Im Bericht des Trainers endet jeder zweite Satz mit Ausrufezeichen, jedes Ausrufezeichen ist Stolz

Möglicherweise hat sie in der schwierigen Zeit ein Stück Unbekümmertheit verloren, aber auch die Sorge. „Ich habe weniger Angst vor dem Kampf“, sagt sie heute. Comebacks erscheinen ihr jetzt machbar, verlorene Jahre aufholbar.

Und ausgerechnet im Jahr der Heim-EM ist Lisa Kwayie zurück. Plötzlich wollen alle Medien etwas von ihr, diese Überraschungsgeschichte, die eigentlich gar keine ist, weil sie lange oben mit dabei war, und lange schon talentiert. Lisa Kwayie spricht vor Journalisten intuitiv, als habe sie nie etwas anderes gemacht, aber sie fühlt sich auch ein bisschen überfallen von dem Rummel. „Es geht mir zu schnell. Von null auf hundert.“ Es gebe Momente, da wünsche sie sich, alles ein bisschen mehr genießen zu können. Und Momente, wo sie genau das tut.
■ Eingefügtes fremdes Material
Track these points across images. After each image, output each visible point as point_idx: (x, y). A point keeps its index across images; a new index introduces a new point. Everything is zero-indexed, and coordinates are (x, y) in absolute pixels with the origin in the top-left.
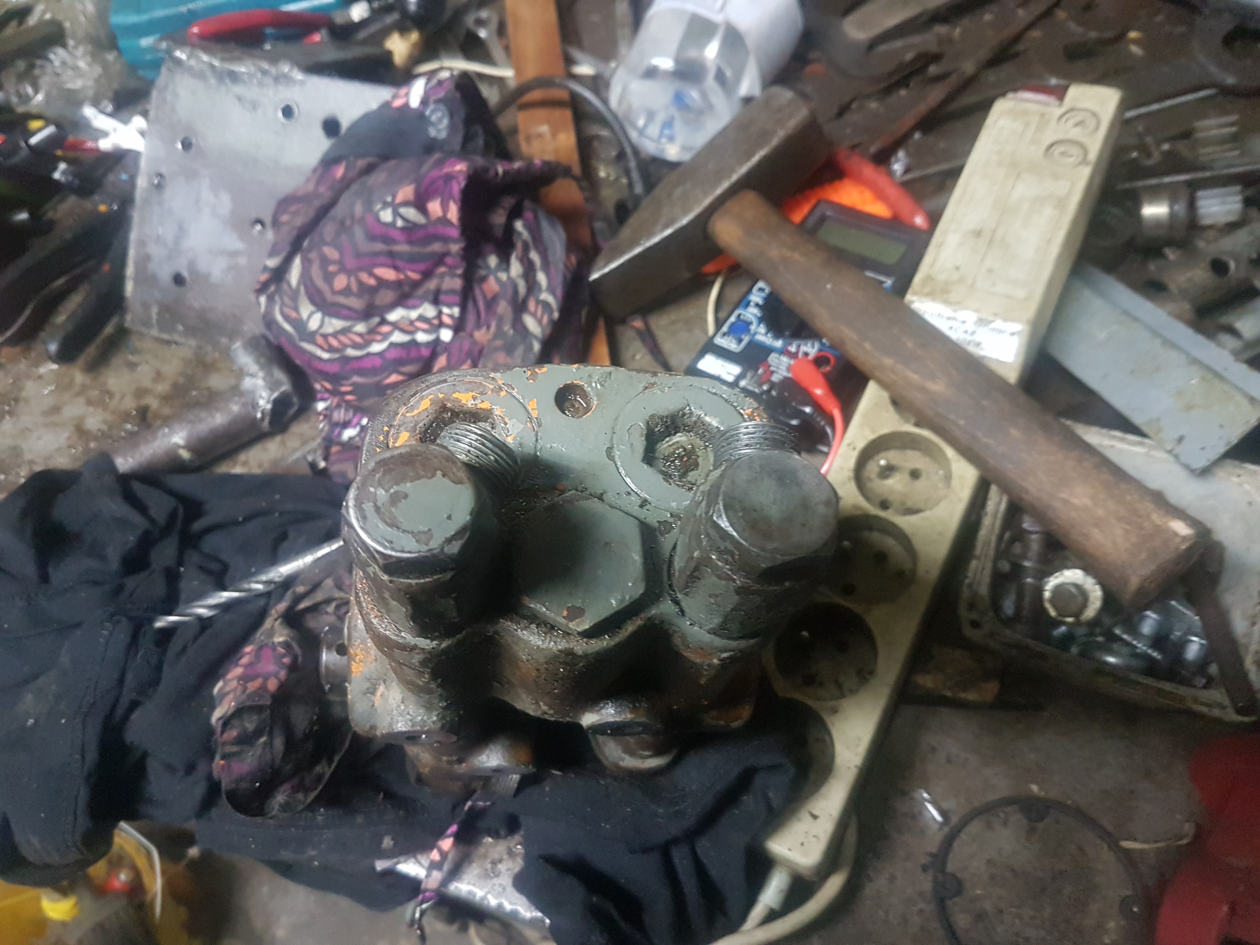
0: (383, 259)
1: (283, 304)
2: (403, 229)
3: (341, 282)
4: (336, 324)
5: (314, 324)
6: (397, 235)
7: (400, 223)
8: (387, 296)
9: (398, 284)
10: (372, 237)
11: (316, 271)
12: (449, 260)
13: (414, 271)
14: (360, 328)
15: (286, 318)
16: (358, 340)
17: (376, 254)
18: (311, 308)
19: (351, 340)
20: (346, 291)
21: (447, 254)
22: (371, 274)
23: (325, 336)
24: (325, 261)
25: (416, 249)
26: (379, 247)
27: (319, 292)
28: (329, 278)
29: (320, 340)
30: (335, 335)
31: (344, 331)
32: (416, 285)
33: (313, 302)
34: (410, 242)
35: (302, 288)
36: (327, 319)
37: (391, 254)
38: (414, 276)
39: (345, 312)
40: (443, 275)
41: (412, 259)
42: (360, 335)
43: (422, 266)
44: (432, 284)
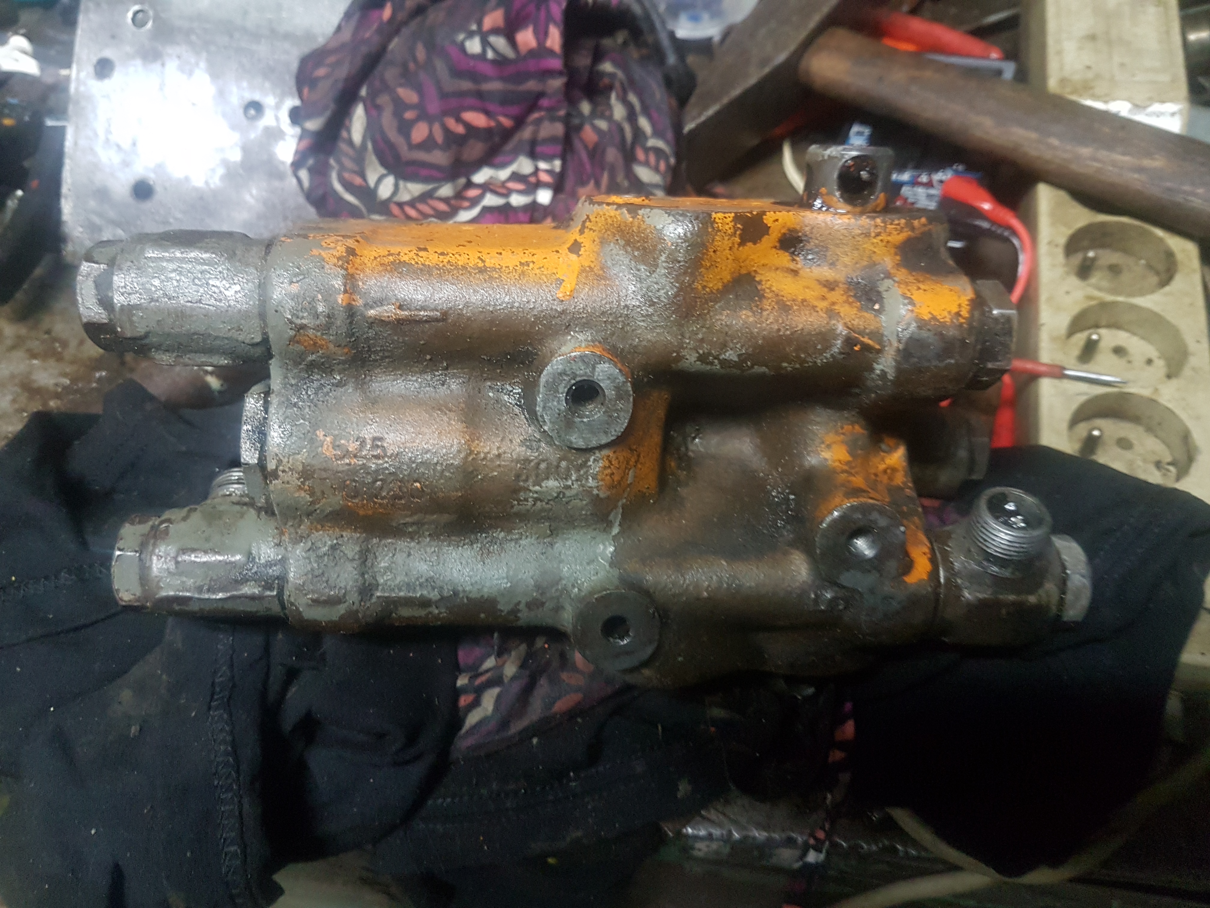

Lisa Kwayie spricht offen, sie kann flink von Humor zu reflektiertem Ernst wechseln. Sie hat große Pläne, auch außerhalb des Sports: Neben der Leichtathletik studiert sie soziale Arbeit. Sie ist sich bewusst, dass das eine ungewöhnliche Wahl für eine Athletin ist. „Es ist für mich ein Ausgleich zum Leistungssport, zum Druck. Ich bin sehr sozial, ich möchte Menschen helfen. Das sind zwei Seiten von mir.“ Parallel zum Sport zu studieren ist dann doch nicht so einfach, wie sie es sich vorgestellt hat, aber Lisa Kwayie tut, was sie auch in der Leichtathletik tut: Erst mal machen. „Man fuchst sich da so durch.“

Und jetzt ist sowieso erst mal EM. Kwayie, die bis vor Kurzem noch Helferin beim Internationalen Stadionfest Istaf war, wird selbst im Olympiastadion stehen, ein persönlicher Traum. Freunde, Familie, VereinskameradInnen kommen, und beim Vorlauf soll es nicht enden. „Ich denke mir: Wenn ich schon so eine Gelegenheit habe, will ich im Einzel auch ins Halbfinale.“ Und die starke deutsche Konkurrenz ist einmal ein Vorteil: Mit der Staffel hat Lisa Kwayie berechtigte Hoffnungen auf eine Medaille.